Pastikan NISN dan NIK yang dimasukkan sudah sesuai dengan data kependudukan agar proses pengecekan dapat berjalan dengan lancar.
Tata Cara Penarikan Dana PIP Agustus 2026
Setelah rekening SimPel aktif dan status penerima pada sistem SIPINTAR berubah menjadi "SK Pemberian", dana PIP dapat dicairkan melalui beberapa mekanisme. Berikut pilihannya:
1. Penarikan melalui teller bank
Datang langsung ke bank penyalur dengan membawa buku tabungan SimPel dan dokumen identitas yang diperlukan.
2. Penarikan melalui ATM/kartu debit
Dana dapat ditarik menggunakan kartu debit SimPel melalui mesin ATM bank penyalur yang tersedia.
3. Pencairan secara kolektif melalui sekolah
Mekanisme ini diperuntukkan bagi siswa yang berada di wilayah 3T (Tertinggal, Terdepan, dan Terluar) atau daerah dengan keterbatasan akses terhadap layanan perbankan.
Tata Cara Aktivasi Rekening SimPel
Bagi siswa yang belum mengaktifkan rekening SimPel, aktivasi perlu dilakukan terlebih dahulu agar dana PIP dapat dicairkan. Berikut langkah-langkahnya:
- Meminta surat keterangan aktivasi
- Siswa atau orang tua/wali meminta surat keterangan aktivasi rekening dari pihak sekolah.
- Menyiapkan dokumen persyaratan, seperti:
- Fotokopi Kartu Keluarga (KK);
- Fotokopi KTP orang tua/wali;
- Surat keterangan aktivasi rekening dari sekolah.
- Mendatangi bank penyalur
- Aktivasi rekening dilakukan di bank penyalur sesuai jenjang pendidikan dan wilayah, yakni:
- BRI: siswa jenjang SD dan SMP;
- BNI: siswa jenjang SMA dan SMK;
- BSI: seluruh jenjang pendidikan khusus di Provinsi Aceh.
- Mengisi formulir aktivasi rekening
- Siswa atau orang tua/wali mengisi formulir pembukaan atau aktivasi rekening SimPel melalui layanan customer service bank.
- Menerima buku tabungan
- Setelah proses aktivasi selesai, siswa akan mendapatkan buku tabungan SimPel dan, sesuai ketentuan bank, kartu debit/ATM untuk mengakses rekening.

(Data Terlampir):
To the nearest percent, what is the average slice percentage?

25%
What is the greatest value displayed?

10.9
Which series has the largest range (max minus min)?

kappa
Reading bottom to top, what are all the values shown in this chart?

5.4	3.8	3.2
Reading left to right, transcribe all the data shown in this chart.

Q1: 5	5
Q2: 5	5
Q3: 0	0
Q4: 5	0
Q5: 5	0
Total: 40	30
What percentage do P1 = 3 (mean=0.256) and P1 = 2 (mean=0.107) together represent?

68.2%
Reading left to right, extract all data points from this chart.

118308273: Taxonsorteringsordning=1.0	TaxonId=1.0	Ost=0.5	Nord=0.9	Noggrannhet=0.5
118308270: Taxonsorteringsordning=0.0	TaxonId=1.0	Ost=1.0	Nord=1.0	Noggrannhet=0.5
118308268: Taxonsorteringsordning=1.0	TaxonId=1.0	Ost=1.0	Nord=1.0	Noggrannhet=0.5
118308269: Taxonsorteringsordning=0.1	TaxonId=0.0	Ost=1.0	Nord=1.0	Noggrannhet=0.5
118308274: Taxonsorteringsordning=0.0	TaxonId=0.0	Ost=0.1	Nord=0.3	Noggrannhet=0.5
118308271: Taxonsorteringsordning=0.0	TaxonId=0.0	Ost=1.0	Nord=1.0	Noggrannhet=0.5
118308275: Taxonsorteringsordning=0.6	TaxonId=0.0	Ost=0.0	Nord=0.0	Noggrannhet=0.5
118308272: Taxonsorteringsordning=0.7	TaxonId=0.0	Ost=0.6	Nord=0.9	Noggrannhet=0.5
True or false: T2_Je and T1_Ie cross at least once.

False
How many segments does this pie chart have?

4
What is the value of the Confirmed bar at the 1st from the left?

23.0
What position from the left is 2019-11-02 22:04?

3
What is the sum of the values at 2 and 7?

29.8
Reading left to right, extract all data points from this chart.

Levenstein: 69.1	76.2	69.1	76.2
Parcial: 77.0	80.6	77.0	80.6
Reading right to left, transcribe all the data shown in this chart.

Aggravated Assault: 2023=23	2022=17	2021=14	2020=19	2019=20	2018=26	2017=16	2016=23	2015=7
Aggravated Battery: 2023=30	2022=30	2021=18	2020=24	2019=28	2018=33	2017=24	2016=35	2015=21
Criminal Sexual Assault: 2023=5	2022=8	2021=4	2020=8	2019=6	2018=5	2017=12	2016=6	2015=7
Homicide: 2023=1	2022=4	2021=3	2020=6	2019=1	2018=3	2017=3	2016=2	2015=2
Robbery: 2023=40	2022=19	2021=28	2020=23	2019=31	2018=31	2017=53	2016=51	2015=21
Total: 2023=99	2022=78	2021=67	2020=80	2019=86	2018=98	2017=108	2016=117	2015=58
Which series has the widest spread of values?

(Daftar Tugas):
- a) Berdasarkan teks tentang dana PIP, jelaskan dalam satu sampai tiga kalimat mengapa siswa yang rekening SimPel-nya belum aktif harus mengaktifkannya terlebih dahulu.
- b) Lanjutkan teks tentang dana PIP mulai dari bagian terakhir yang ditampilkan.
Data terlampir tidak berhubungan dengan teks tentang dana PIP.

(Jawaban Tugas):
- a) Aktivasi rekening SimPel wajib dilakukan lebih dulu agar dana PIP bisa dicairkan. Pencairan dana hanya dapat dilakukan setelah rekening SimPel aktif dan status penerima di SIPINTAR berubah menjadi "SK Pemberian".

- b)
Jadwal penyaluran PIP Agustus 2026
PIP tahun 2026 disalurkan dalam dua termin, yaitu:
- Termin I: Januari-Juli 2026
- Termin II: Agustus-Desember 2026
Dengan demikian, peserta didik yang belum menerima bantuan pada termin pertama masih berpeluang mendapatkan dana PIP pada periode kedua, termasuk penyaluran mulai Agustus 2026. Namun, pencairan tetap bergantung pada status penerima yang telah ditetapkan serta proses penyaluran dana sesuai ketentuan yang berlaku.
Besaran Bantuan PIP
Besaran dana PIP yang diterima peserta didik berbeda-beda, tergantung pada jenjang pendidikan. Berikut rincian nominal bantuan PIP:
SD/SDLB/Paket A
- Rp450.000 per tahun
- Rp225.000 (Khusus siswa baru dan kelas akhir)
SMP/SMPLB/Paket B
- Rp750.000 per tahun
- Rp375.000 (Khusus siswa baru dan kelas akhir)
SMA/SMK/SMALB/Paket C
- Rp1.000.000 per tahun
- Rp500.000 (Khusus siswa baru dan kelas akhir)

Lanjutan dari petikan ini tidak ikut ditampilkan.